■ **ASSIGNMENT**: Give the records again exactly as written. Leave out the pictures.

■ **INFORMATION SHOWN**:
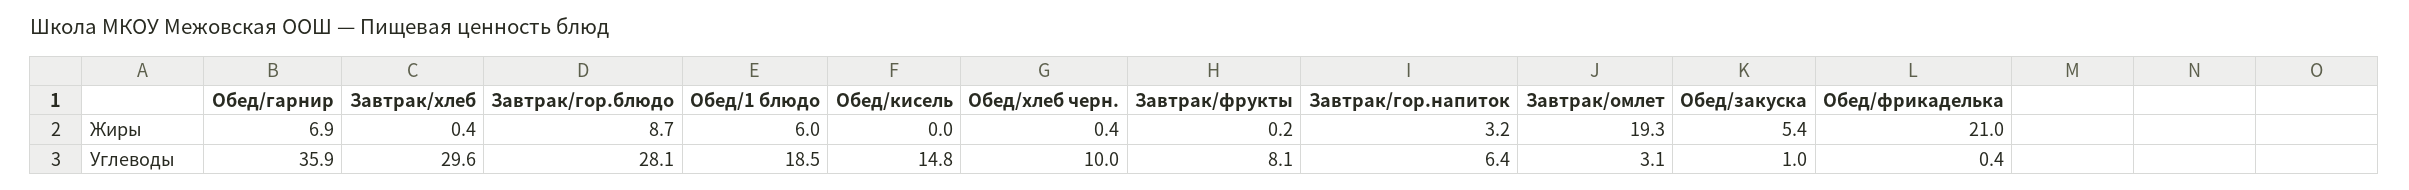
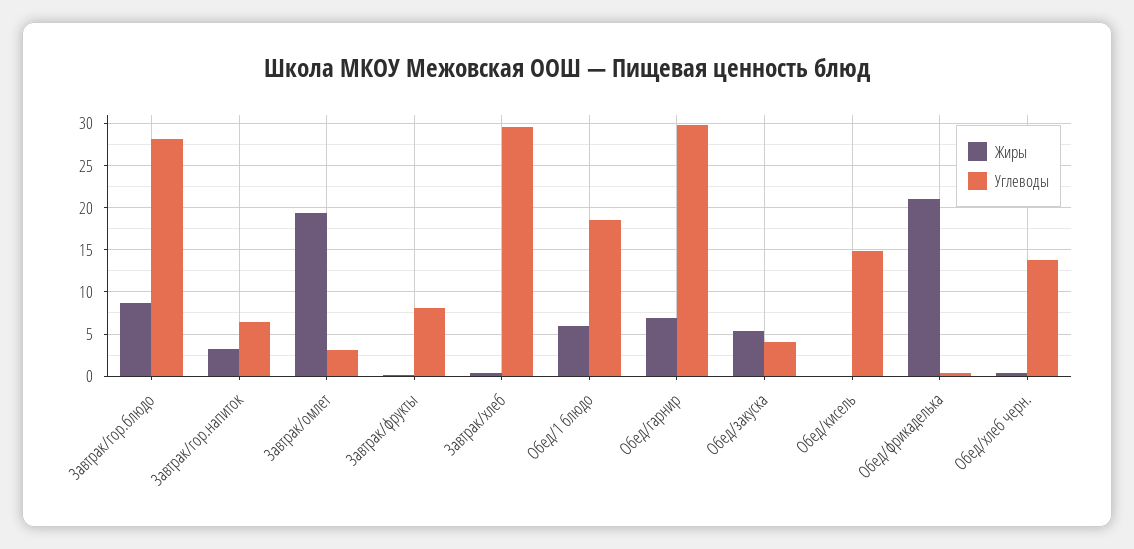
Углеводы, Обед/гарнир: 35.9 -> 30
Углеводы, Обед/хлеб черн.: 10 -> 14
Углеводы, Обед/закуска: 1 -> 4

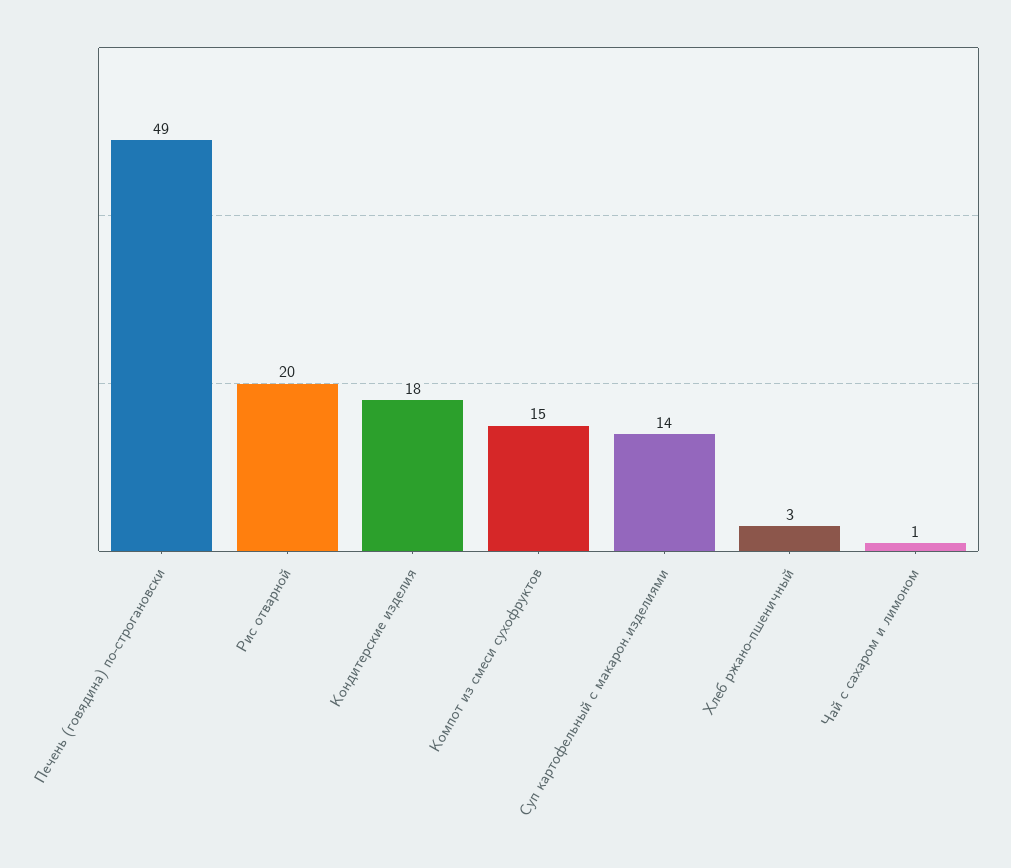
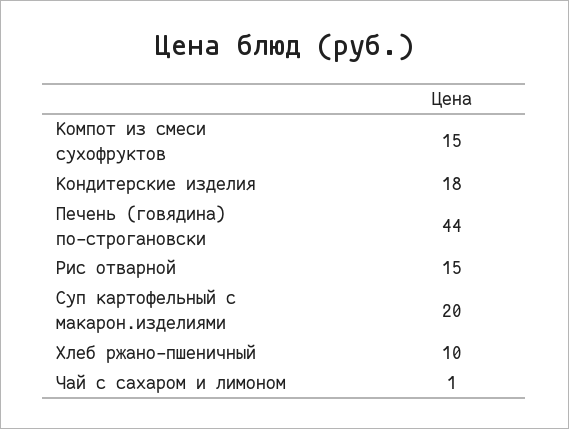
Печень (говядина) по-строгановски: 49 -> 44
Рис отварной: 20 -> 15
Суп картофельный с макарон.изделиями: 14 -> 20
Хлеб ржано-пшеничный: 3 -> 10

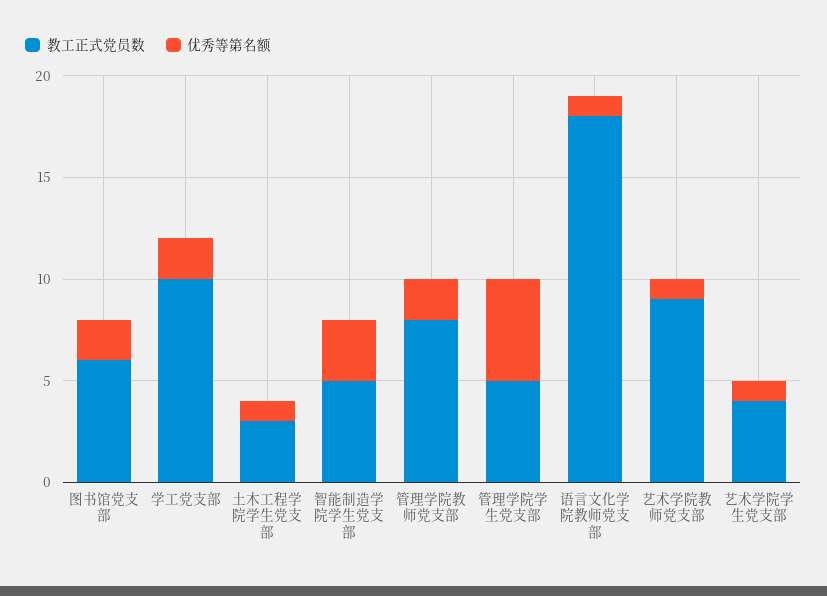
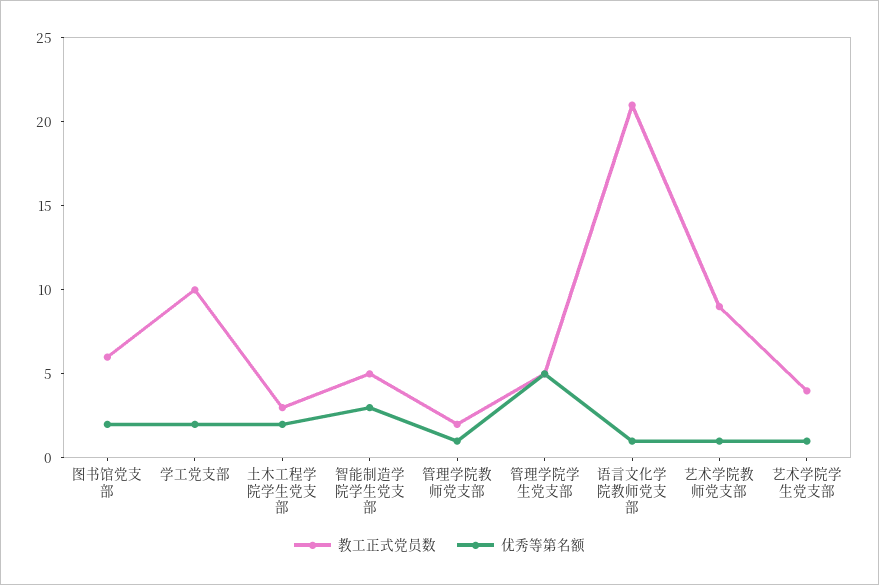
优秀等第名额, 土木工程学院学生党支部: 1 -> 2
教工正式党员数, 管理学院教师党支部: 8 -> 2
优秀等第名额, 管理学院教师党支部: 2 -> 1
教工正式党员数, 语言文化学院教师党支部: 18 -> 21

■ **OUTPUT BELOW**:
Углеводы, Обед/гарнир: 35.9 -> 30
Углеводы, Обед/хлеб черн.: 10 -> 14
Углеводы, Обед/закуска: 1 -> 4

Печень (говядина) по-строгановски: 49 -> 44
Рис отварной: 20 -> 15
Суп картофельный с макарон.изделиями: 14 -> 20
Хлеб ржано-пшеничный: 3 -> 10

优秀等第名额, 土木工程学院学生党支部: 1 -> 2
教工正式党员数, 管理学院教师党支部: 8 -> 2
优秀等第名额, 管理学院教师党支部: 2 -> 1
教工正式党员数, 语言文化学院教师党支部: 18 -> 21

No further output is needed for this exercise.